The tooling layer is only part of the story. From a content standpoint, organizations should audit whether their pages answer common questions directly at the top of sections, use consistent terminology, and avoid burying definitions or key figures deep in paragraphs. They should also review technical settings—sitemaps, robots directives, and any experimental signals like llms.txt—to ensure AI agents can access and parse the material intended for public view.

These steps align with the broader finding that AI systems prioritize passages that efficiently resolve user intent. While comprehensive guides and deep archives still confer authority, they now function most effectively when broken into clearly labeled, verifiable segments that LLMs can cite without ambiguity.

Market Impact

There is understandable confusion in the market about how much traffic AI platforms “return” to publisher sites. The available data indicates that while AI exposure is growing quickly, it does not currently translate into a proportionate share of clicks. Even so, citation visibility remains valuable: repeated on-screen attributions reinforce brand recognition among audiences researching complex topics, including those in digital assets, whether or not they convert into sessions on first contact.

Industry Response

For teams with mature SEO practices using platforms like Semrush or Ahrefs, a pivot to AI search optimization does not require starting from scratch. The core principle—producing useful, accurate content—remains the same. What changes is how that content is packaged for machines that assemble answers passage by passage. With consistent, clearly sourced statements and open access for AI crawlers, organizations improve the odds of earning citations inside the interfaces where users increasingly get their answers.

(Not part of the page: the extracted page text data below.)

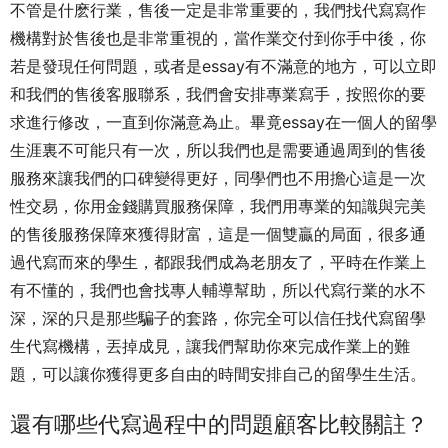
不管是什麽行業，售後一定是非常重要的，我們找代寫寫作
機構對於售後也是非常重視的，當作業交付到你手中後，你
若是發現任何問題，或者是essay有不滿意的地方，可以立即
和我們的售後客服聯系，我們會安排專業寫手，按照你的要
求進行修改，一直到你滿意為止。畢竟essay在一個人的留學
生涯裏不可能只有一次，所以我們也是需要通過周到的售後
服務來讓我們的口碑變得更好，同學們也不用擔心這是一次
性交易，你用金錢購買服務保障，我們用專業的知識與完美
的售後服務保障來獲得財富，這是一個雙贏的局面，很多通
過代寫而來的學生，都跟我們成為老朋友了，平時在作業上
有不懂的，我們也會找專人輔導幫助，所以代寫行業的水不
深，深的只是那些騙子的套路，你完全可以信任找代寫留學
生代寫機構，丟掉成見，讓我們幫助你來完成作業上的難
題，可以讓你獲得更多自由的時間安排自己的留學生生活。
還有哪些代寫過程中的問題顧客比較關註？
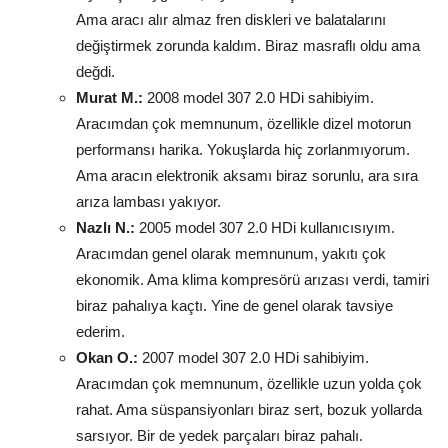
Ama aracı alır almaz fren diskleri ve balatalarını
değiştirmek zorunda kaldım. Biraz masraflı oldu ama
değdi.
Murat M.:
2008 model 307 2.0 HDi sahibiyim.
Aracımdan çok memnunum, özellikle dizel motorun
performansı harika. Yokuşlarda hiç zorlanmıyorum.
Ama aracın elektronik aksamı biraz sorunlu, ara sıra
arıza lambası yakıyor.
Nazlı N.:
2005 model 307 2.0 HDi kullanıcısıyım.
Aracımdan genel olarak memnunum, yakıtı çok
ekonomik. Ama klima kompresörü arızası verdi, tamiri
biraz pahalıya kaçtı. Yine de genel olarak tavsiye
ederim.
Okan O.:
2007 model 307 2.0 HDi sahibiyim.
Aracımdan çok memnunum, özellikle uzun yolda çok
rahat. Ama süspansiyonları biraz sert, bozuk yollarda
sarsıyor. Bir de yedek parçaları biraz pahalı.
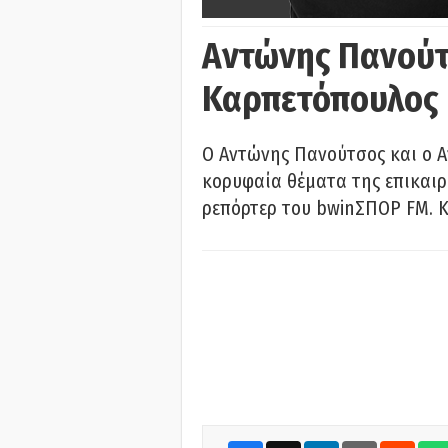
Αντώνης Πανούτ
Καρπετόπουλος
Ο Αντώνης Πανούτσος και ο 
κορυφαία θέματα της επικαι
ρεπόρτερ του bwinΣΠΟΡ FM. Κ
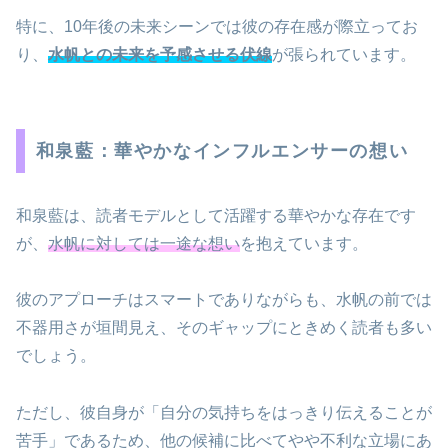
特に、10年後の未来シーンでは彼の存在感が際立ってお
り、
水帆との未来を予感させる伏線
が張られています。
和泉藍：華やかなインフルエンサーの想い
和泉藍は、読者モデルとして活躍する華やかな存在です
が、
水帆に対しては一途な想い
を抱えています。
彼のアプローチはスマートでありながらも、水帆の前では
不器用さが垣間見え、そのギャップにときめく読者も多い
でしょう。
ただし、彼自身が「自分の気持ちをはっきり伝えることが
苦手」であるため、他の候補に比べてやや不利な立場にあ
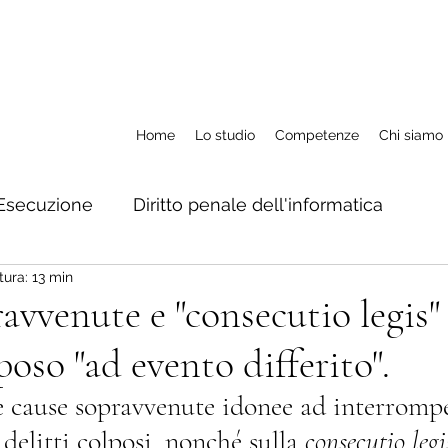
Home
Lo studio
Competenze
Chi siamo
Esecuzione
Diritto penale dell'informatica
tura: 13 min
M.a.e. ed estradizione
Rapporti con autorità str
avvenute e "consecutio legis"
poso "ad evento differito".
Misure cautelari
Impugnazioni
Diritto penal
le cause sopravvenute idonee ad interrompe
 delitti colposi, nonché sulla 
consecutio legi
Diritto penale dell'immigrazione
Delitti contro la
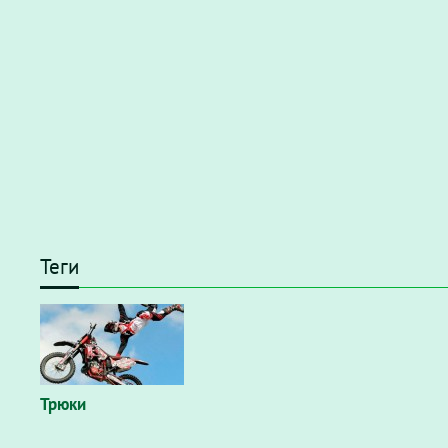
Теги
Трюки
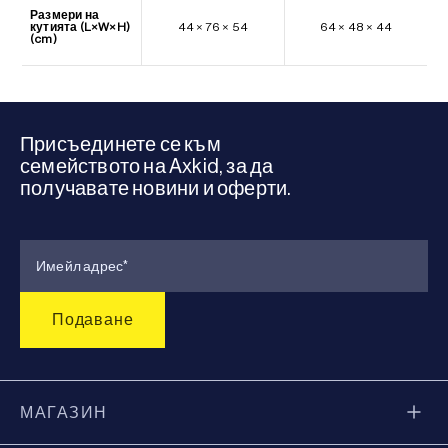
Размери на
кутията (L×W×H)
44 × 76 × 54
64 × 48 × 44
(cm)
Присъединете се към
семейството на Axkid, за да
получавате новини и оферти.
МАГАЗИН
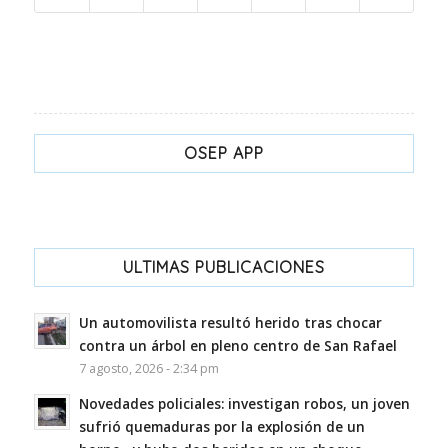
OSEP APP
ULTIMAS PUBLICACIONES
Un automovilista resultó herido tras chocar
contra un árbol en pleno centro de San Rafael
7 agosto, 2026 - 2:34 pm
Novedades policiales: investigan robos, un joven
sufrió quemaduras por la explosión de un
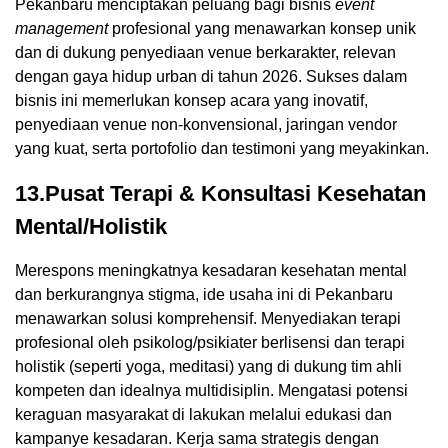
Pekanbaru menciptakan peluang bagi bisnis
event
management
profesional yang menawarkan konsep unik
dan di dukung penyediaan venue berkarakter, relevan
dengan gaya hidup urban di tahun 2026. Sukses dalam
bisnis ini memerlukan konsep acara yang inovatif,
penyediaan venue non-konvensional, jaringan vendor
yang kuat, serta portofolio dan testimoni yang meyakinkan.
13.Pusat Terapi & Konsultasi Kesehatan
Mental/Holistik
Merespons meningkatnya kesadaran kesehatan mental
dan berkurangnya stigma, ide usaha ini di Pekanbaru
menawarkan solusi komprehensif. Menyediakan terapi
profesional oleh psikolog/psikiater berlisensi dan terapi
holistik (seperti yoga, meditasi) yang di dukung tim ahli
kompeten dan idealnya multidisiplin. Mengatasi potensi
keraguan masyarakat di lakukan melalui edukasi dan
kampanye kesadaran. Kerja sama strategis dengan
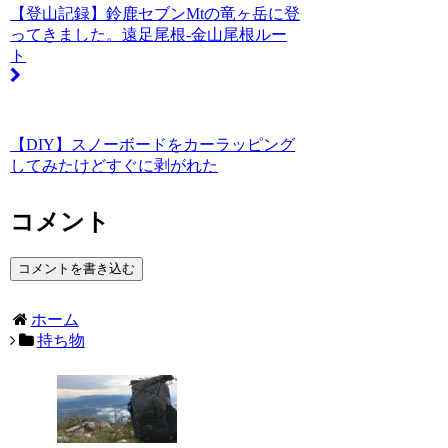
【登山記録】鈴鹿セブンMtの竜ヶ岳に登
ってきました。遠足尾根-金山尾根ルー
ト
【DIY】スノーボードをカーラッピング
してみたけどすぐに剥がれた
コメント
コメントを書き込む
ホーム
持ち物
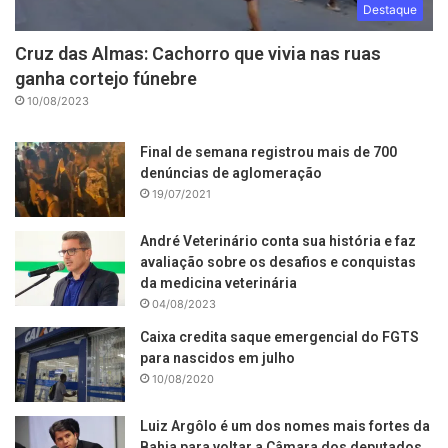
Destaque
Cruz das Almas: Cachorro que vivia nas ruas
ganha cortejo fúnebre
10/08/2023
Final de semana registrou mais de 700
denúncias de aglomeração
19/07/2021
André Veterinário conta sua história e faz
avaliação sobre os desafios e conquistas
da medicina veterinária
04/08/2023
Caixa credita saque emergencial do FGTS
para nascidos em julho
10/08/2020
Luiz Argôlo é um dos nomes mais fortes da
Bahia para voltar a Câmara dos deputados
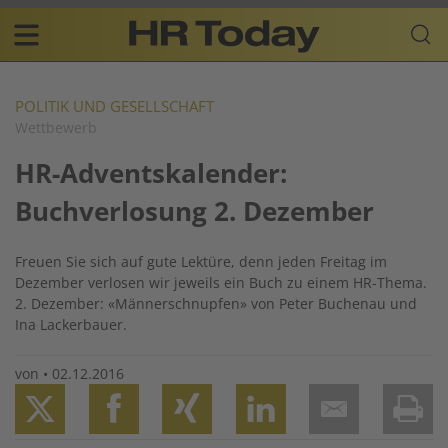
Skip
Business-
to
Plattform
content
für
Main
Human
navigation
Resources
POLITIK UND GESELLSCHAFT
Wettbewerb
DE
HR-Adventskalender:
Buchverlosung 2. Dezember
Freuen Sie sich auf gute Lektüre, denn jeden Freitag im
Dezember verlosen wir jeweils ein Buch zu einem HR-Thema.
2. Dezember: «Männerschnupfen» von Peter Buchenau und
Ina Lackerbauer.
von
•
02.12.2016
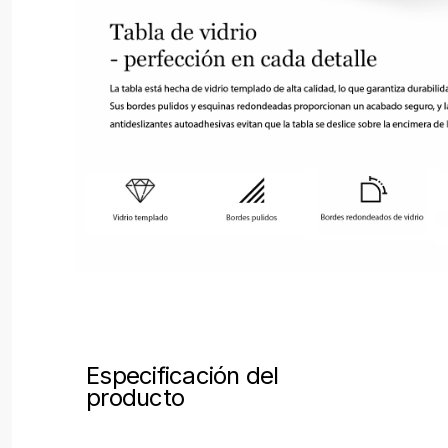
Especificación del
producto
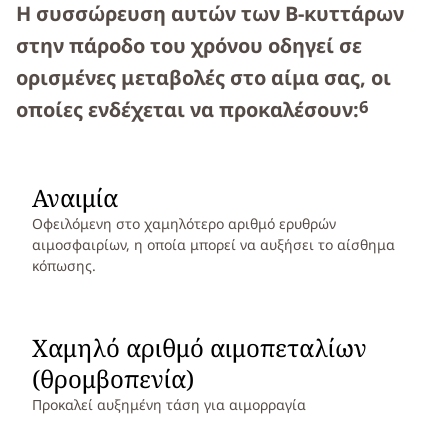
Η συσσώρευση αυτών των Β-κυττάρων
στην πάροδο του χρόνου οδηγεί σε
ορισμένες μεταβολές στο αίμα σας, οι
6
οποίες ενδέχεται να προκαλέσουν:
Αναιμία
Οφειλόμενη στο χαμηλότερο αριθμό ερυθρών
αιμοσφαιρίων, η οποία μπορεί να αυξήσει το αίσθημα
κόπωσης.
Χαμηλό αριθμό αιμοπεταλίων
(θρομβοπενία)
Προκαλεί αυξημένη τάση για αιμορραγία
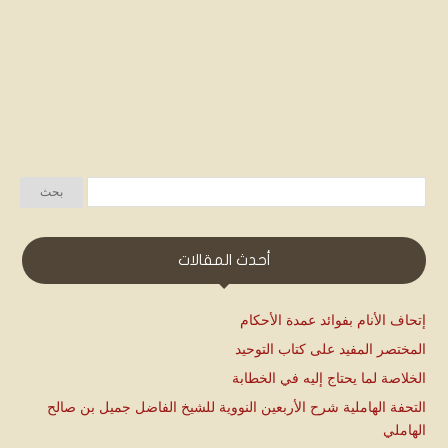
أحدث المقالات
إتحاف الأنام بفوائد عمدة الأحكام
المختصر المفيد على كتاب التوحيد
الخلاصة لما يحتاج إليه في الخطابة
التحفة الهاملية شرح الأربعين النووية للشيخ الفاضل جميل بن صالح
الهاملي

Disclosure: Ziff Davis, parent company of ZDNET, filed a lawsuit in April 2025 against OpenAI, alleging infringement of Ziff Davis copyrights in training and operating its AI systems.

As AI search consolidates more user intent, the competitive terrain for visibility is moving from page rank to passage rank. For crypto and blockchain stakeholders, adapting to that reality—without discarding the fundamentals that built authority—offers a pragmatic path to remain present where decisions are now being made: inside AI-generated answers.